• _MATERIAL FOR THIS EXERCISE_
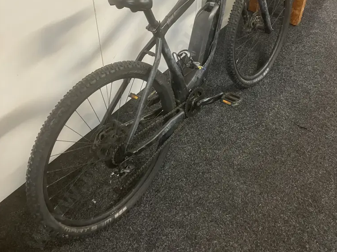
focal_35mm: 38
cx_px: 169
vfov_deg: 36.9
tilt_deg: -36.3
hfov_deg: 49.0
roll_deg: -0.3
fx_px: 370
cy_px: 66
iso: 200
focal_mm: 3.99
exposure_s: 1/50
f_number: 1.8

• _REQUIREMENT_
Set down exactly the lines beginning at the one that holds "tilt_deg: -36.3" and ending with the last line of the data.

• _ANSWER BOX_
tilt_deg: -36.3
hfov_deg: 49.0
roll_deg: -0.3
fx_px: 370
cy_px: 66
iso: 200
focal_mm: 3.99
exposure_s: 1/50
f_number: 1.8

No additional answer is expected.